Task instructions: In the entries that follow, which lines hold the string "header"? List them.

Recorded data:
___

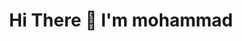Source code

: <h1 align="center"> Hi There 👋 I'm mohammad</h1>
<!--
**root-nobody/root-nobody** is a ✨ _special_ ✨ repository because its `README.md` (this file) appears on your GitHub profile.

Here are some ideas to get you started:
:heavy_check_mark: Telegram: [@tkcer](https://t.me/tkcer) 

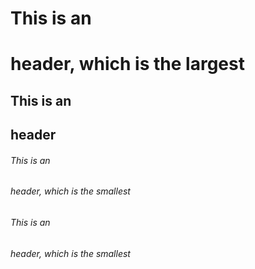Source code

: 
# This is an <h1> header, which is the largest
## This is an <h2> header
###### This is an <h6> header, which is the smallest
###### This is an <h6> header, which is the smallest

___

Answer below:
# This is an <h1> header, which is the largest
## This is an <h2> header
###### This is an <h6> header, which is the smallest
###### This is an <h6> header, which is the smallest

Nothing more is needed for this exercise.